EnvoyProxy¶
EnvoyProxy configures the Envoy Proxy data plane infrastructure, including deployment strategy, resource allocation, networking, observability, and bootstrap configuration. It controls how Envoy proxies are deployed and managed.
Overview¶
- API Group:
gateway.envoyproxy.io/v1alpha1 - Kind:
EnvoyProxy - Purpose: Configure Envoy proxy infrastructure
- Scope: Cluster-wide or per-Gateway configuration
Key Features¶
- Deployment strategy (Deployment, DaemonSet)
- Resource requests and limits
- Pod template customization
- Service configuration (LoadBalancer, NodePort, ClusterIP)
- Bootstrap configuration
- Telemetry and logging
- Shutdown behavior
- Envoy admin interface
Basic Example¶
apiVersion: gateway.envoyproxy.io/v1alpha1
kind: EnvoyProxy
metadata:
name: custom-proxy
namespace: envoy-gateway-system
spec:
provider:
type: Kubernetes
kubernetes:
envoyDeployment:
replicas: 3
pod:
resources:
requests:
cpu: 500m
memory: 512Mi
limits:
cpu: 1000m
memory: 1Gi
Deployment Configuration¶
Replicas¶
spec:
provider:
type: Kubernetes
kubernetes:
envoyDeployment:
replicas: 3
strategy:
type: RollingUpdate
rollingUpdate:
maxSurge: 1
maxUnavailable: 0
DaemonSet Mode¶
spec:
provider:
type: Kubernetes
kubernetes:
envoyDaemonSet:
pod:
annotations:
prometheus.io/scrape: "true"
Resource Configuration¶
CPU and Memory¶
spec:
provider:
type: Kubernetes
kubernetes:
envoyDeployment:
pod:
resources:
requests:
cpu: 500m
memory: 512Mi
limits:
cpu: 2000m
memory: 2Gi
Node Selection¶
spec:
provider:
type: Kubernetes
kubernetes:
envoyDeployment:
pod:
nodeSelector:
node-role.kubernetes.io/worker: "true"
tolerations:
- key: dedicated
operator: Equal
value: envoy
effect: NoSchedule
affinity:
podAntiAffinity:
preferredDuringSchedulingIgnoredDuringExecution:
- weight: 100
podAffinityTerm:
labelSelector:
matchLabels:
app: envoy-proxy
topologyKey: kubernetes.io/hostname
Service Configuration¶
LoadBalancer Service¶
spec:
provider:
type: Kubernetes
kubernetes:
envoyService:
type: LoadBalancer
annotations:
service.beta.kubernetes.io/aws-load-balancer-type: "nlb"

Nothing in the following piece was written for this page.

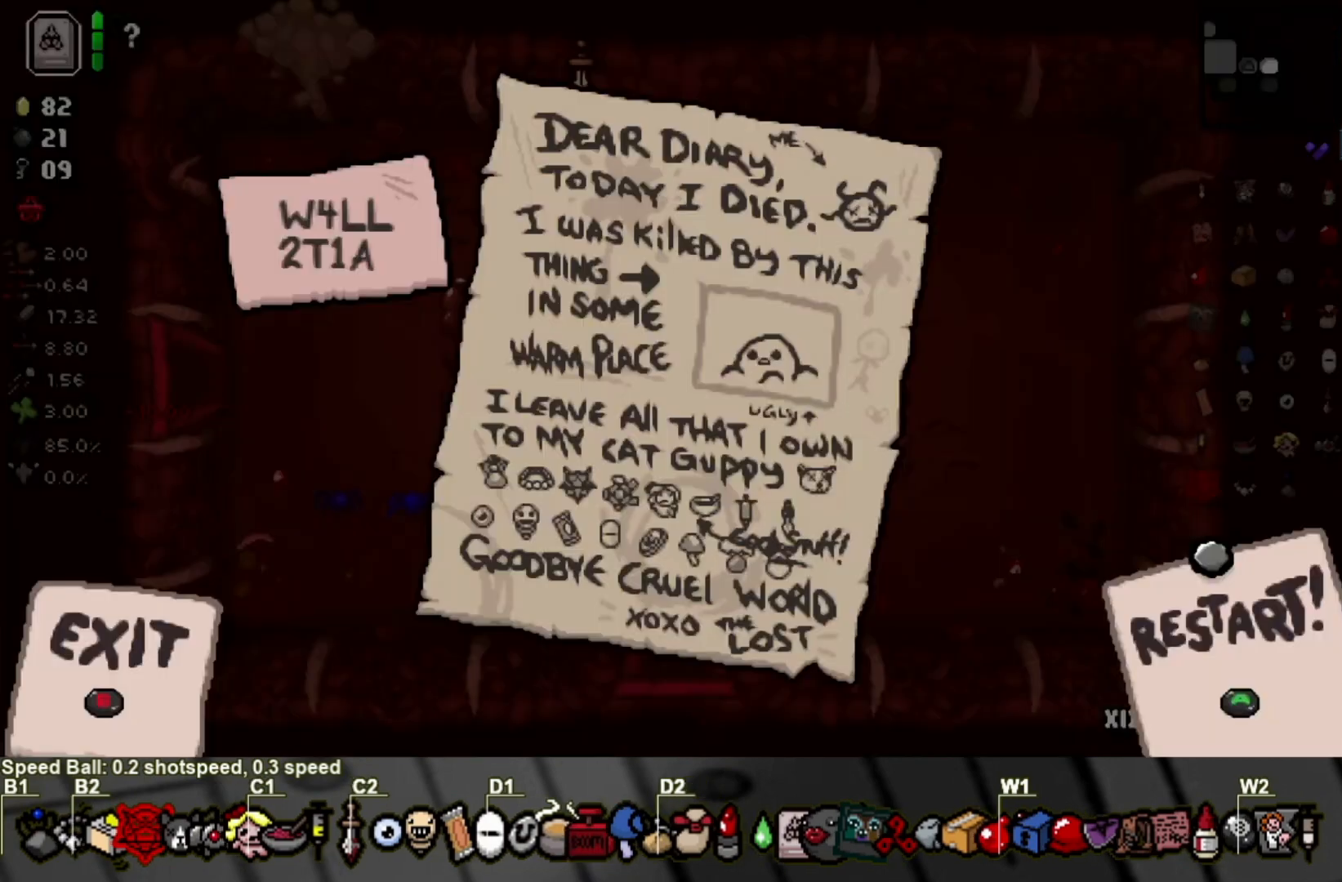
{"buttons": [], "left_stick": "center", "right_stick": "center", "events": []}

service.beta.kubernetes.io/aws-load-balancer-scheme: "internet-facing"
NodePort Service¶
spec:
provider:
type: Kubernetes
kubernetes:
envoyService:
type: NodePort
nodePort: 30080
ClusterIP with External IPs¶
spec:
provider:
type: Kubernetes
kubernetes:
envoyService:
type: ClusterIP
externalIPs:
- 192.168.1.100
Telemetry Configuration¶
Metrics¶
spec:
telemetry:
metrics:
prometheus:
disable: false
sinks:
- type: OpenTelemetry
openTelemetry:
host: otel-collector.observability.svc.cluster.local
port: 4317
protocol: grpc
Access Logging¶
spec:
telemetry:
accessLog:
settings:
- format:
type: JSON
json:
timestamp: "%START_TIME%"
method: "%REQ(:METHOD)%"
path: "%REQ(X-ENVOY-ORIGINAL-PATH?:PATH)%"
protocol: "%PROTOCOL%"
response_code: "%RESPONSE_CODE%"
duration: "%DURATION%"
bytes_sent: "%BYTES_SENT%"
bytes_received: "%BYTES_RECEIVED%"
user_agent: "%REQ(USER-AGENT)%"
x_forwarded_for: "%REQ(X-FORWARDED-FOR)%"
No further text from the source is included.